The Disorienting Power of the Confident Lie


“‘Now go and attack Amalek, and utterly destroy all that they have, and do not spare them. But kill both man and woman, infant and nursing child, ox and sheep, camel and donkey.’”


Then Samuel went to Saul, and Saul said to him, “Blessed are you of the Lord! I have performed the commandment of the Lord.”

But Samuel said, “What then is this bleating of the sheep in my ears, and the lowing of the oxen which I hear?”

-I Samuel 15:3,13-14 NKJV

A confident liar is unsettling.

They can shake your own confidence in the truth even with the evidence staring right back at you–or “bleating” in your ears. This is very true in the case of infidelity and confronting cheaters. Some are just “that good” or unashamedly bold at lying.

This dynamic came to mind after watching John Oliver’s show regarding Donald Trump who, by the way, happens to be a cheater. In particular, Oliver speaks about the disorienting power of a confident liar when dealing with Trump’s assertion of turning down invitations from Oliver to appear on the show. It was a lie since there never was an invitation extended to Trump to appear on Oliver’s show.

The conversation about this confident lying starts at 2:52 and goes to about 4:05 (CAUTION: Adult content and vulgarity).

For faithful spouses who have dealt with their cheaters, this is not uncharted territory. We have experienced–firsthand–how unsettling it is to deal with an confident liar. And it is doubly painful coming from someone who has pledged their love and care exclusively to us.

After obtaining some rather damning evidence of infidelity, I remember confronting my cheating (now) ex-wife in a public space. She denied the cheating to my face with such confidence that I–like John Oliver in the clip above–started to doubt what I knew to be true from my evidence. It really was not until she coped to lying in that encounter three months later that I had peace in my original–correct–assessment that she had been sexually unfaithful to me.
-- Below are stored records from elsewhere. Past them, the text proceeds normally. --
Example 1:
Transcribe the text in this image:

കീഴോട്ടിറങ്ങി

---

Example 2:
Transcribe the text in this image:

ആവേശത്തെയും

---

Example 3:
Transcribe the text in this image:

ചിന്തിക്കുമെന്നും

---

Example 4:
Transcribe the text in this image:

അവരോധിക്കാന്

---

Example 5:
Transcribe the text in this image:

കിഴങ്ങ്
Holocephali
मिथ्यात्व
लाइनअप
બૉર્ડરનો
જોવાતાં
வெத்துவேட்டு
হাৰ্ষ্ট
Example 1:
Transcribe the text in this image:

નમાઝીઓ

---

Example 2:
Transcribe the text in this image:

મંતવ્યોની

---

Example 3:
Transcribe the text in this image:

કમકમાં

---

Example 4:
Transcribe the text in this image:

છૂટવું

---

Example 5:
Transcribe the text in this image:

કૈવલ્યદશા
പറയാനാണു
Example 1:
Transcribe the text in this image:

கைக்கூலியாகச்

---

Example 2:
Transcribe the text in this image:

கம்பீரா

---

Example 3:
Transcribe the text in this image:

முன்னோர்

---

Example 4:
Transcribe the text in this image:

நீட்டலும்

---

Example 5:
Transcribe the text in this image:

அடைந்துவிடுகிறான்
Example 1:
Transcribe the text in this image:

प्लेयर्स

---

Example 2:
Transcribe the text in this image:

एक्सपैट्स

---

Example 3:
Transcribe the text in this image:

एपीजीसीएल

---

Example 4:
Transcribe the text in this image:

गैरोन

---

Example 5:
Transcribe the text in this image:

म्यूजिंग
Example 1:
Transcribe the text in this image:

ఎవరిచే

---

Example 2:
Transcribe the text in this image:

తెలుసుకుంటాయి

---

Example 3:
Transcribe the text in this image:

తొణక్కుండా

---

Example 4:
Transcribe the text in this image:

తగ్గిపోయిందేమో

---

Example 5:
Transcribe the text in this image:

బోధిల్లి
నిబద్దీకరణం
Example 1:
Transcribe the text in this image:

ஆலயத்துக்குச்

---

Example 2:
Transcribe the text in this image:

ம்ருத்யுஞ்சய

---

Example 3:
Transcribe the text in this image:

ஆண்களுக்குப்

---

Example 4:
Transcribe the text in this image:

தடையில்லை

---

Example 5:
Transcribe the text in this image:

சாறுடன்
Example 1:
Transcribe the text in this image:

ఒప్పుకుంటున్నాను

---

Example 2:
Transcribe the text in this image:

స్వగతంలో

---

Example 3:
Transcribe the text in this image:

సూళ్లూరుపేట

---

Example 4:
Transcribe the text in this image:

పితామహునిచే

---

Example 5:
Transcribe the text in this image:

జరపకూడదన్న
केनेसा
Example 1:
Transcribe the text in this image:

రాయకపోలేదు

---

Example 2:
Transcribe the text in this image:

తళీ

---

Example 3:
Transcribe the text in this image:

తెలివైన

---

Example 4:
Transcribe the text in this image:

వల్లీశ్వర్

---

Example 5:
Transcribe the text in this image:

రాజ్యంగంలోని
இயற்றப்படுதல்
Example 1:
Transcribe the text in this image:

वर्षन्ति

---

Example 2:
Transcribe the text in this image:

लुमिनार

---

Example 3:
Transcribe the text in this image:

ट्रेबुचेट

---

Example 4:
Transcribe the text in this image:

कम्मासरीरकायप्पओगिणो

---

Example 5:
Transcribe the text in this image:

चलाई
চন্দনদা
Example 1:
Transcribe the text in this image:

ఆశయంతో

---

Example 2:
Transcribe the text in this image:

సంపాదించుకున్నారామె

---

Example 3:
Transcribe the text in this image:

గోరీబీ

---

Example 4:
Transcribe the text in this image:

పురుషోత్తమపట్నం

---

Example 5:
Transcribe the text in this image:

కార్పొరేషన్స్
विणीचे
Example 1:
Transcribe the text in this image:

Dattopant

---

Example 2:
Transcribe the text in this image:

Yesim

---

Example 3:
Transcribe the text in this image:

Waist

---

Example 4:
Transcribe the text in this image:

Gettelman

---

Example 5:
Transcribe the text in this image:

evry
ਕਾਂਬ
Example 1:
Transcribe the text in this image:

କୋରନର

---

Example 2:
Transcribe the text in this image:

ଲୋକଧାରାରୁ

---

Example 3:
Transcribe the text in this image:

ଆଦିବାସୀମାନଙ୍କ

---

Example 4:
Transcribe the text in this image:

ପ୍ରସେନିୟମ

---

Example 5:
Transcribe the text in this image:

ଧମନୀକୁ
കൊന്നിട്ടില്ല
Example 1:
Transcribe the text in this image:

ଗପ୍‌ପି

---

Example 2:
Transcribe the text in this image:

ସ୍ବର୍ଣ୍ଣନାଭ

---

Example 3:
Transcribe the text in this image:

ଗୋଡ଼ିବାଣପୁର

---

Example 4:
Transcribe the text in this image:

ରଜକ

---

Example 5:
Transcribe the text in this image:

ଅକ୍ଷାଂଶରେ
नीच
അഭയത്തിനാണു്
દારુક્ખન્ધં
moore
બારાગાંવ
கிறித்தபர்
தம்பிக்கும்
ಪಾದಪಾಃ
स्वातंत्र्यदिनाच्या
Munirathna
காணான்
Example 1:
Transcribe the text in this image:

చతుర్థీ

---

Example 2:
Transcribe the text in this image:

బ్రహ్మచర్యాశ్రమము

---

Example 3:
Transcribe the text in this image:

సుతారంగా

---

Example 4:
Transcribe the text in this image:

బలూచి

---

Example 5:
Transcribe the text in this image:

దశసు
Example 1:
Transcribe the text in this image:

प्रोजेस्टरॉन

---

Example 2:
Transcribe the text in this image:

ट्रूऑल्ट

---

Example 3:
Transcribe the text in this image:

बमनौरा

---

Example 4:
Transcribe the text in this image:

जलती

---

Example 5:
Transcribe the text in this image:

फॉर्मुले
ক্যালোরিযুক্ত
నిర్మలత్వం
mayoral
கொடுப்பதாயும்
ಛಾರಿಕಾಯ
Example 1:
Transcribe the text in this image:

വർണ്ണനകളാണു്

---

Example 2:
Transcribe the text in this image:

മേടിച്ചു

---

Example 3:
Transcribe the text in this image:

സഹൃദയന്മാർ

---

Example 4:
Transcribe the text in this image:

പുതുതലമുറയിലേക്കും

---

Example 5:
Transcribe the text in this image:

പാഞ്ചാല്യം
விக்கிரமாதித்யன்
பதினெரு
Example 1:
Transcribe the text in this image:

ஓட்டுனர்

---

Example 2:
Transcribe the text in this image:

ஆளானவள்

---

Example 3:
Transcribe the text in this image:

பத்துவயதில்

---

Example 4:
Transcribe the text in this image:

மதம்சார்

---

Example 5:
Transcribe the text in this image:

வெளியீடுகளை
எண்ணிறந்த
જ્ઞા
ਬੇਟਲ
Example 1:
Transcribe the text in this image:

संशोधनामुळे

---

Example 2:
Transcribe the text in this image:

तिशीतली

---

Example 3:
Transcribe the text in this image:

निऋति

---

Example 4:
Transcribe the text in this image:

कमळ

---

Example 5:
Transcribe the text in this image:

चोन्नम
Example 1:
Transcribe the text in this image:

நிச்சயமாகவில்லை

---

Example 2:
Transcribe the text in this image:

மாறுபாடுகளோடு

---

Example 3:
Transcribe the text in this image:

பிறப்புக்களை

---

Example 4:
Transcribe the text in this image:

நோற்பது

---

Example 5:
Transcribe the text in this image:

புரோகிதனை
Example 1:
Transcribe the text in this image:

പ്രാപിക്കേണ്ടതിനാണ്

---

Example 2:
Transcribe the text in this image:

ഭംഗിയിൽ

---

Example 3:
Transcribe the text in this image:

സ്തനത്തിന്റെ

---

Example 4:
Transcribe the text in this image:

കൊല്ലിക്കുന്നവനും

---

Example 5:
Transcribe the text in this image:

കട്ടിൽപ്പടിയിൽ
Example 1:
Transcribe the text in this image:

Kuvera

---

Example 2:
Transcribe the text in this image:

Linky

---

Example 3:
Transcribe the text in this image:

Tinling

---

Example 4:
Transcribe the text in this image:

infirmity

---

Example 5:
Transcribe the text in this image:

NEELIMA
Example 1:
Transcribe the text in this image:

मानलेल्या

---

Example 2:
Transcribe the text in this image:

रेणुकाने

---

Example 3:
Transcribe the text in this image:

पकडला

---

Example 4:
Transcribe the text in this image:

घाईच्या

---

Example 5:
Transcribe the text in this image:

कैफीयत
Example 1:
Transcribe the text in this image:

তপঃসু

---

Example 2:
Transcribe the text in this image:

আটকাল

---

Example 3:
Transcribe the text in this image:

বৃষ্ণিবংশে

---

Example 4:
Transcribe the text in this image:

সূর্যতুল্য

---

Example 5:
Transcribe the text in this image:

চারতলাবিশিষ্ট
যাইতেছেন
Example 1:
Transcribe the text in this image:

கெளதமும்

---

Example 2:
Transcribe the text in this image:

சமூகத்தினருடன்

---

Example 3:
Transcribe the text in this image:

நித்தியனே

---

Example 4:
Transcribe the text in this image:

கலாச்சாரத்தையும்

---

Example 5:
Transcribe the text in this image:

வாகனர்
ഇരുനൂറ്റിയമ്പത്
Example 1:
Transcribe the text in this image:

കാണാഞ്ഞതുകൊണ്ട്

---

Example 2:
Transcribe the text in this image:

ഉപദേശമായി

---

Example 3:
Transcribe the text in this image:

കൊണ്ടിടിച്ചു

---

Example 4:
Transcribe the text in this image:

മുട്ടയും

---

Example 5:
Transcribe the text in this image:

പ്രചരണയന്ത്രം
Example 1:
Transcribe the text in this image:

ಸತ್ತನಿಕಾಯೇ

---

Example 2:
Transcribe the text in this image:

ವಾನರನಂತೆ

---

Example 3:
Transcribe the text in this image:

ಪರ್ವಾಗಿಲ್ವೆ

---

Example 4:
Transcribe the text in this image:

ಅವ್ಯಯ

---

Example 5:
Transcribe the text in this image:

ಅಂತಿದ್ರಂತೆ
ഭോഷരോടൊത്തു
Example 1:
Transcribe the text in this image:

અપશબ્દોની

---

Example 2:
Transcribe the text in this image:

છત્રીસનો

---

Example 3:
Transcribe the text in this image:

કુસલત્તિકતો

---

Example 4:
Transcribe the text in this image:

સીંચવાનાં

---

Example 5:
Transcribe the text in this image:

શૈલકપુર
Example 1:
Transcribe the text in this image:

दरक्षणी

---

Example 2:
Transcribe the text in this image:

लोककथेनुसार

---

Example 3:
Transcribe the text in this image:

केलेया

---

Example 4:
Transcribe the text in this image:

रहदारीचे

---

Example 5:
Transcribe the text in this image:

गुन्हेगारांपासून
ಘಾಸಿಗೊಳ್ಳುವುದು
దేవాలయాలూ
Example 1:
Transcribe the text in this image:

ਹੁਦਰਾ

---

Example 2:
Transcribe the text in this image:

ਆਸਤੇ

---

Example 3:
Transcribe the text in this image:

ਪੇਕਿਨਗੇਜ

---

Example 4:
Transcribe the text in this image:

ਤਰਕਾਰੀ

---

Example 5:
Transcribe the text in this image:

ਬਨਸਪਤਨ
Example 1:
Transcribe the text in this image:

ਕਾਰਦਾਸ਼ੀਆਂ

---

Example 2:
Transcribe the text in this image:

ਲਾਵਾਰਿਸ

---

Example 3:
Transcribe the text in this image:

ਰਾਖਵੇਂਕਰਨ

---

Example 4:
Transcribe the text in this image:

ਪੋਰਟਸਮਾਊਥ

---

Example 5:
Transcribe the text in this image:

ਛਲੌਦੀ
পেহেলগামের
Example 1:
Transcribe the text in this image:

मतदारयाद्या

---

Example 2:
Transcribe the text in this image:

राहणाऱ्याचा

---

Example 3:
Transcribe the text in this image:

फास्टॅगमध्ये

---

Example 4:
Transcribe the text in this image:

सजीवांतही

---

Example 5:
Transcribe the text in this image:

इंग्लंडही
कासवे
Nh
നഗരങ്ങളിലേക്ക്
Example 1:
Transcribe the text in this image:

I know I am not the only one who experienced or experiences such things. The disorienting power of the confident lie keeps many faithful spouses stuck as it did for me. It keeps us stuck doubting our senses, instincts, and even the hard evidence.

Trust your gut.

Accept that some cheaters will lie–like King Saul did–even with the evidence right there in front of you.

Sinful people do that.

And do not beat yourself up if you fell prey to such tactics. You are supposed to trust your spouse as they have freely vowed lifelong fidelity to you. That is what makes the confident lie from a spouse even worse than what comes out of a politician.

We expect or suspect politicians to lie. Whereas we assume the opposite for spouses. 

We love(d) our spouses and find lying about such a horrific thing–like cheating–unfathomable. At least, I did. So, it was hard for me to accept or believe that is exactly what happened that August day when I confronted my (now) ex-wife about her infidelity.

I have since become wiser and share my hard-won wisdom with others here:

This world contains people who are not only willing to commit adultery and upend their spouse’s world. It also contains such cheaters who are willing to continue to deceive and further hurt the spouse they violated by their infidelity. This is the reality of living in a world broken by sin.

Knowing this about humans, pastors and faithful spouses ought to be better equipped to face reality. Confident liars exist. Just because someone says it with conviction–e.g. “Nothing happened between us!”–does not make it so. Believe the evidence. Adultery and cheating–in general–means the person is a liar. It is best not to take a liar’s word at face value.


6 thoughts on “The Disorienting Power of the Confident Lie”

  1. It really is something you have to unlearn.
    After years of assuming that your spouse is your partner and wishes the best for you it is hard to let it go, especially for the the one who has been most committed to the marriage. In our divorce recovery groups, my wife and I keep repeating that your former spouse is no longer your partner, they are usually your adversary.
    The truth is in their actions, not in their words.

  2. So true DM, and it took a very long time for me to realize that myJesus-Cheater was so convincing because he actually did believe some of his own lies. Once I became aware of the fact that he was delusional, then I knew that my own truth was the solid reality.

  3. Confident liars are persuasive because they have no qualms, no anxiety about sinning. It’s like breathing air, they are adamant and assured in their demeanor, because they truly feel entitled to manipulate someone to get their way. There is no fear or reverence of God in their hearts, only selfishness. Lying people are very destructive.

  4. Song of Joy, my xh believed that his ow was meant to be his soulmate, that he wasn’t sinning, and that God already forgiven him. You cannot rationalize with someone who is delusional. I once told him that I didn’t know what Bible he read, or what God he praised but obviously wasn’t the same one I had.

    1. It’s the lack of guilty feelings…I suspect the delusional reasoning goes like this: He doesn’t feel guilty = it must be true that he’s really not guilty. Or, he doesn’t feel guilty = God must have already forgiven him and graciously spared him any remorse. It reminds me of this (apply to a man or a woman):
      Proverbs 30:20 NIV
      “This is the way of an adulterous woman: She eats and wipes her mouth and says, ‘I’ve done nothing wrong.’